Traditional agency mortgages offer the lowest rates — around 6.76% average — and no collateral risk beyond the house, but they demand W-2 income, tax returns, and clean credit, shutting out crypto-rich and self-employed borrowers. HELOCs pull equity from an existing home at variable rates (often 8–10% now), no crypto involvement, but require property ownership first and add second-lien risk.

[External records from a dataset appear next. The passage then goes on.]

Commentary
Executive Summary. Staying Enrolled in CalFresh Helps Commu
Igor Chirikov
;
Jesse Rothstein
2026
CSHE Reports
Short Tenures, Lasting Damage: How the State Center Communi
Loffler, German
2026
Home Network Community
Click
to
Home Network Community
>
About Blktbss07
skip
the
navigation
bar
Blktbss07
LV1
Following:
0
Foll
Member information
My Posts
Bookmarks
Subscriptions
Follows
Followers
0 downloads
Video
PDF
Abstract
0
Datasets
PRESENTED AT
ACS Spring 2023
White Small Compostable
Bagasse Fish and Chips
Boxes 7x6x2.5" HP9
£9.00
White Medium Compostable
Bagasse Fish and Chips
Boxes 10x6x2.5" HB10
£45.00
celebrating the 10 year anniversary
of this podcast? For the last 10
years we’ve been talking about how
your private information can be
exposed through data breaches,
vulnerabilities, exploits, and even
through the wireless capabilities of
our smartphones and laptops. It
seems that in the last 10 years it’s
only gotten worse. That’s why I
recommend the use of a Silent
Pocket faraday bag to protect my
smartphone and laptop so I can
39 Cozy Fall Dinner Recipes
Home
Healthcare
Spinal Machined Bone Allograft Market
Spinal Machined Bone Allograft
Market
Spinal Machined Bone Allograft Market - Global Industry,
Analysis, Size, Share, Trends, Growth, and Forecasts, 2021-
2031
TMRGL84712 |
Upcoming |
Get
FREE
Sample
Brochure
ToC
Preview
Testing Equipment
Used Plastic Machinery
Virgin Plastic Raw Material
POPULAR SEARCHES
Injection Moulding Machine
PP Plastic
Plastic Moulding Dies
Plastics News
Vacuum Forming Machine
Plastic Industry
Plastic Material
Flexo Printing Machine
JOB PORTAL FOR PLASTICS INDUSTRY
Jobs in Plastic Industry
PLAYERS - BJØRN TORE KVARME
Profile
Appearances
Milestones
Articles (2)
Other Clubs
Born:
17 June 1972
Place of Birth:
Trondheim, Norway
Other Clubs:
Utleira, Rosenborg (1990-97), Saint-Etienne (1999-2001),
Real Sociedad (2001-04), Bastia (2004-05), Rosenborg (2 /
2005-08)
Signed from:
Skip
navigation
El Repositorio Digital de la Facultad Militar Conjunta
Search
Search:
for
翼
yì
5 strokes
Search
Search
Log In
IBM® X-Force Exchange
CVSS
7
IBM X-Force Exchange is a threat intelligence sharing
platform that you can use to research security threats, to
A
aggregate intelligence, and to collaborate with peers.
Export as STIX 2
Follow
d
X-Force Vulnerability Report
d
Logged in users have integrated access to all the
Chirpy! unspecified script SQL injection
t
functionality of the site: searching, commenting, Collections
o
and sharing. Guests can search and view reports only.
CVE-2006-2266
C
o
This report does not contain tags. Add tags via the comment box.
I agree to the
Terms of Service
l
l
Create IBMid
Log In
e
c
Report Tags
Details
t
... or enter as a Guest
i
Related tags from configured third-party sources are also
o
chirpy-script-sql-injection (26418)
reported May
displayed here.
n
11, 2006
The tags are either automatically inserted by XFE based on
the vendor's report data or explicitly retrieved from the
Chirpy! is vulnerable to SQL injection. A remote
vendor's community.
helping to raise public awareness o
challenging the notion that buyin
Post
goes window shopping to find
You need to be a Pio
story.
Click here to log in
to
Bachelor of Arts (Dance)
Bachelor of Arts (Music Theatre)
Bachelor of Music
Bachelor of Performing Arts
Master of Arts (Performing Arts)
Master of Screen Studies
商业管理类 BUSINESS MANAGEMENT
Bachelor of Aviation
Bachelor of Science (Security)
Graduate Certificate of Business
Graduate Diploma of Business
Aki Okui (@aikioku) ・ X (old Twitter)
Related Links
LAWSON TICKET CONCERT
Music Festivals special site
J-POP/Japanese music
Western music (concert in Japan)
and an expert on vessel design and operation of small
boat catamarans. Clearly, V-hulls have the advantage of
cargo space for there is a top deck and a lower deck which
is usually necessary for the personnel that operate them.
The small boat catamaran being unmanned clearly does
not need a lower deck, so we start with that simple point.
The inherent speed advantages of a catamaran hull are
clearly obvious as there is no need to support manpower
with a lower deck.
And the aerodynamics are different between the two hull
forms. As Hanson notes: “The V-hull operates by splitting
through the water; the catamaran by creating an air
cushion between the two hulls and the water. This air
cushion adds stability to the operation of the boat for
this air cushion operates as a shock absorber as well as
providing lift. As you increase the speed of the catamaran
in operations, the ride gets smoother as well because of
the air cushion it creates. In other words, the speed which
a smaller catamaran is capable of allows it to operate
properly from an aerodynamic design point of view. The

Crypto-backed shines when you hold significant digital wealth and want to buy without selling — avoiding 20–37%+ capital gains tax — or lack traditional qualification. It makes sense for high-net-worth HODLers eyeing large purchases or investors diversifying without liquidation. Skip it if your portfolio is small or you're volatility-averse — margin calls could force sales at lows — or if you qualify traditionally for cheaper money.

Where This Is Headed

Real-world asset (RWA) tokenization is accelerating — from $5 billion to a projected $50 billion by 2027 — turning crypto collateral into more liquid, programmable forms. Hybrid loans blending crypto reserves with non-QM underwriting (no pledge needed) are gaining traction, as seen in recent moves by Newrez and Rate's RateFi platform.

Regulatory tailwinds continue: FHFA's reserve directive evolves slowly but opens agency doors eventually, while 42 states allow crypto collateral with restrictions remaining in NY and CA. Expect more lenders entering the space, tighter haircuts reflecting maturing risk models, and integration with tokenized real estate for seamless on-chain mortgages. This isn't hype — it's infrastructure catching up to wealth reality.